Tras el asalto al Capitolio el 6 de enero, ella fue una de los diez republicanos de la Cámara de Representantes que votaron para destituir a Trump, quien poco antes había incitado a la multitud a marchar hasta la sede del Congreso. Trump no la iba a perdonar eso. Y se la acaba de cobrar: Cheney, quien era la tercera en la jerarquía del partido en la Cámara, fue destituida de su puesto de liderazgo el 12 de mayo.
Después de ser destituida y reemplazada por una representante partidaria de Trump, Cheney no se quedó callada. “Hoy enfrentamos una amenaza que Estados Unidos no ha tenido antes”, dijo. “Un expresidente, que provocó un violento ataque al Capitolio para tratar de robarse la elección, ha continuado con su intento agresivo de convencer a los estadounidenses de que la contienda le fue robada. Está amenazando con incitar más violencia. Millones de estadounidenses han sido engañados por el expresidente. Han escuchado sólo sus palabras pero no escuchan la verdad, y mientras tanto continúa debilitando nuestro proceso democrático”. Sus colegas harían bien en escucharla.
Una de las cosas que siempre he admirado de Estados Unidos es su certeza democrática. Gana la presidencia quien tiene más votos electorales. Esas son las reglas. Y aún en una elección muy cerrada —como la del año 2000, entre George W. Bush y Al Gore— el perdedor reconoce su derrota y, al hacerlo, reafirma la validez del sistema.

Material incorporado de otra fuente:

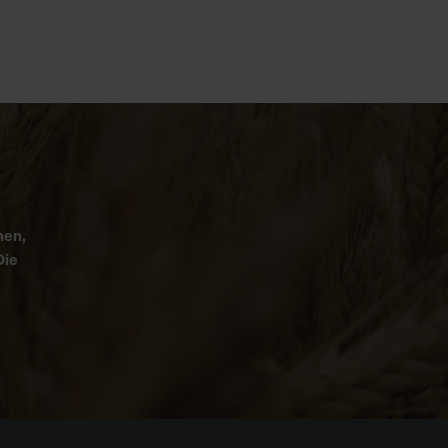
nen,
Die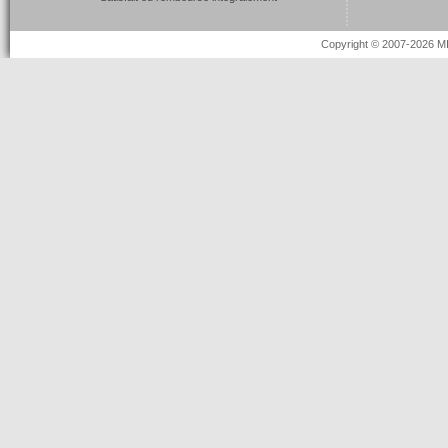
Copyright © 2007-2026 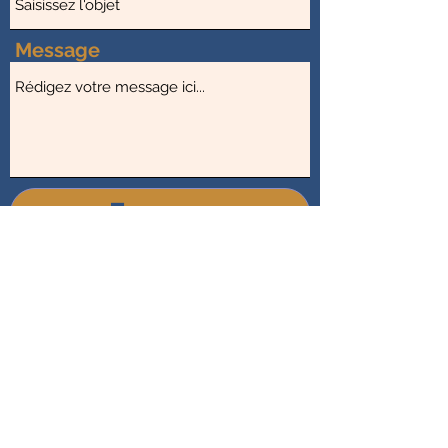
Message
Envoyer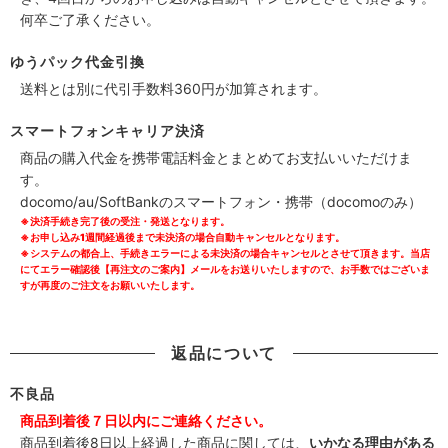
何卒ご了承ください。
ゆうパック代金引換
送料とは別に代引手数料360円が加算されます。
スマートフォンキャリア決済
商品の購入代金を携帯電話料金とまとめてお支払いいただけま
す。
docomo/au/SoftBankのスマートフォン・携帯（docomoのみ）
※決済手続き完了後の受注・発送となります。
※お申し込み1週間経過後まで未決済の場合自動キャンセルとなります。
※システムの都合上、手続きエラーによる未決済の場合キャンセルとさせて頂きます。当店
にてエラー確認後【再注文のご案内】メールをお送りいたしますので、お手数ではございま
すが再度のご注文をお願いいたします。
返品について
不良品
商品到着後７日以内にご連絡ください。
商品到着後8日以上経過した商品に関しては、
いかなる理由がある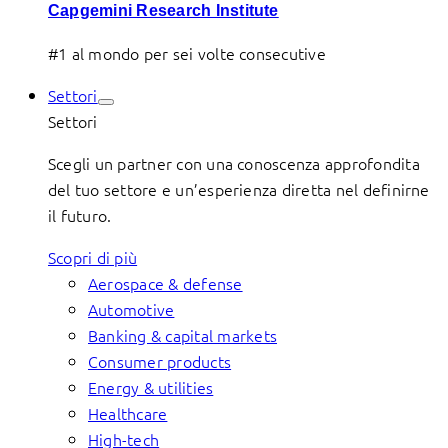
Capgemini Research Institute
#1 al mondo per sei volte consecutive
Settori
Settori
Scegli un partner con una conoscenza approfondita
del tuo settore e un’esperienza diretta nel definirne
il futuro.
Scopri di più
Aerospace & defense
Automotive
Banking & capital markets
Consumer products
Energy & utilities
Healthcare
High-tech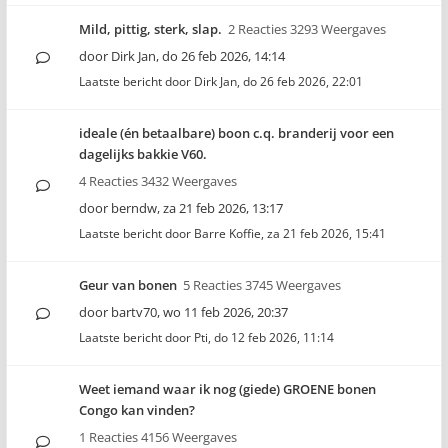
Mild, pittig, sterk, slap.
2 Reacties 3293 Weergaves
door
Dirk Jan
,
do 26 feb 2026, 14:14
Laatste bericht door
Dirk Jan
,
do 26 feb 2026, 22:01
ideale (én betaalbare) boon c.q. branderij voor een
dagelijks bakkie V60.
4 Reacties 3432 Weergaves
door
berndw
,
za 21 feb 2026, 13:17
Laatste bericht door
Barre Koffie
,
za 21 feb 2026, 15:41
Geur van bonen
5 Reacties 3745 Weergaves
door
bartv70
,
wo 11 feb 2026, 20:37
Laatste bericht door
Pti
,
do 12 feb 2026, 11:14
Weet iemand waar ik nog (giede) GROENE bonen
Congo kan vinden?
1 Reacties 4156 Weergaves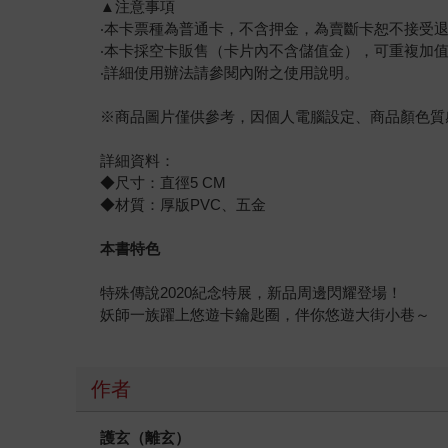
▲注意事項
‧本卡票種為普通卡，不含押金，為賣斷卡恕不接受
‧本卡採空卡販售（卡片內不含儲值金），可重複加
‧詳細使用辦法請參閱內附之使用說明。
※商品圖片僅供參考，因個人電腦設定、商品顏色質
詳細資料：
◆尺寸：直徑5 CM
◆材質：厚版PVC、五金
本書特色
特殊傳說2020紀念特展，新品周邊閃耀登場！
妖師一族躍上悠遊卡鑰匙圈，伴你悠遊大街小巷～
作者
護玄（離玄）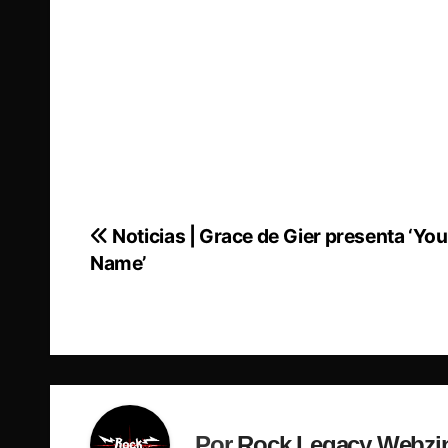
Noticias | Grace de Gier presenta ‘You
Navegación
Name’
de
entradas
Por
Rock Legacy Webzi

Pero con Trump eso no ocurrió. Ni reconoció su derrota ni felicitó al legítimo ganador. Y todo pudo haber quedado como el desbordado berrinche de un ególatra. El problema es que la gran mentira está devorando a uno de los dos partidos que rigen la vida política en el país.

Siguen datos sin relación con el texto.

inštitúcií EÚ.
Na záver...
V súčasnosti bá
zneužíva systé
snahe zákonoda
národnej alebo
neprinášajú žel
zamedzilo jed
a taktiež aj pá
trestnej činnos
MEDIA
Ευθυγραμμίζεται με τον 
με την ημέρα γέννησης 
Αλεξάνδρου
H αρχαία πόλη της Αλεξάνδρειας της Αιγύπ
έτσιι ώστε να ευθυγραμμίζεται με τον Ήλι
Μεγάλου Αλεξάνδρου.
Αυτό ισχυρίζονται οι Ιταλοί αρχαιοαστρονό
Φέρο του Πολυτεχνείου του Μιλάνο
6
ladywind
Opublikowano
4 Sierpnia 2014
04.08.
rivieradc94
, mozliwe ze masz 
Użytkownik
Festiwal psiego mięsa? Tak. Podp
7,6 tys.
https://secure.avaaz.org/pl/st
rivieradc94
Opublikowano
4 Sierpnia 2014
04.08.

Me ha tocado entrevistar a varios republicanos después de las elecciones de 2020 y cuando les preguntó sobre Trump y sus falsedades, parecen aterrorizados y evaden el tema. Hacen cualquier cosa con tal de no desatar la furia del expresidente. Este silencio, o ese pánico ante Trump o la complicidad de integrantes de un partido que ha sido fundamental para la institucionalidad estadounidense, no debería seguir.
Ahora mismo millones de personas creen las mentiras de Trump. El 55 por ciento de los republicanos, según una encuesta de Reuters/Ipsos, cree que hubo un fraude en las pasadas elecciones presidenciales. El verdadero robo es a la confianza a la democracia de la nación.

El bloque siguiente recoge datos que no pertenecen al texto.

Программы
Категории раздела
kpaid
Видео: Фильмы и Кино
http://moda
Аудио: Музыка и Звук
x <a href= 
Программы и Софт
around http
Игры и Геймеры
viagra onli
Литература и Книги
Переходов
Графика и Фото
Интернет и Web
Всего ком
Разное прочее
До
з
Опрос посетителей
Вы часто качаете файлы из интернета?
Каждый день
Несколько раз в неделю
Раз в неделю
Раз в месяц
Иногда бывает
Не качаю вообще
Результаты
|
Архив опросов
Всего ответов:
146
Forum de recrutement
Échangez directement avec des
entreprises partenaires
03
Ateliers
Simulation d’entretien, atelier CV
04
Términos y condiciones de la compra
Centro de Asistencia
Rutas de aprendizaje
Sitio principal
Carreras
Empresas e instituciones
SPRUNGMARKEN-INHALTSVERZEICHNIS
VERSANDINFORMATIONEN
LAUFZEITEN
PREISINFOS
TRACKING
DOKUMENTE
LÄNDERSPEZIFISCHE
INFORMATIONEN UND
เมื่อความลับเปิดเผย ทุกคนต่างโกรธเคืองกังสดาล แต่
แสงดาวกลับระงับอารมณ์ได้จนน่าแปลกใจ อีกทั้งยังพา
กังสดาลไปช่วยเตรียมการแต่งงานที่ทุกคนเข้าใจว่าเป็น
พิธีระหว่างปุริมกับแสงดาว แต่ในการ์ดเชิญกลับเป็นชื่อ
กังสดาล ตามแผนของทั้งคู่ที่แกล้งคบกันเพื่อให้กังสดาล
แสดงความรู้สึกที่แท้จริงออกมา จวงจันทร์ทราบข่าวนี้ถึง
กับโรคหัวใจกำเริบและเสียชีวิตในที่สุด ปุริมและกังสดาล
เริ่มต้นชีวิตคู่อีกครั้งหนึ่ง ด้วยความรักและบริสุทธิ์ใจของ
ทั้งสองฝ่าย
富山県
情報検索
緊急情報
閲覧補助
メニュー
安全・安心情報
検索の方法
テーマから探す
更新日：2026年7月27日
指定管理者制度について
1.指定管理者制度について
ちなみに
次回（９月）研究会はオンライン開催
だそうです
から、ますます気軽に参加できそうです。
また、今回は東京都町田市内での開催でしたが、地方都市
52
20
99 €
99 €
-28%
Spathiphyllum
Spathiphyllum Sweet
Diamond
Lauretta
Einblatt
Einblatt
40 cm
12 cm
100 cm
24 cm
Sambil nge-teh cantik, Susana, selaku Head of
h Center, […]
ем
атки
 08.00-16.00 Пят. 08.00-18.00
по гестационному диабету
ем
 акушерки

Quizás ayude a entender la importancia de esa confianza si ven otros ejemplos menos afortunados. Crecí en México, un país donde los resultados de las elecciones no importaban. Hasta antes del año 2000, el Partido Revolucionario Institucional (PRI) controlaba las elecciones e imponía a dedo al próximo presidente. Como muchos mexicanos, aprendí a no confiar en los resultados de las votaciones y aún arrastramos con fantasmas de fraudes. Por eso he admirado tanto la manera en que se realizan las contiendas electorales en Estados Unidos.
Nada de eso ha cambiado. Estados Unidos tiene un sólido sistema para realizar elecciones y para contar los votos. (Aunque yo preferiría descartar el sistema de votos electorales por uno que le dé la presidencia al ganador del voto popular). Pero Trump insiste en crear dudas en el sistema.
No hay nada más triste y vergonzoso que los miembros de un partido sigan siendo amplificadores de esa gran mentira. Al hacerlo, ponen en riesgo lo que hace que su nación sea grande.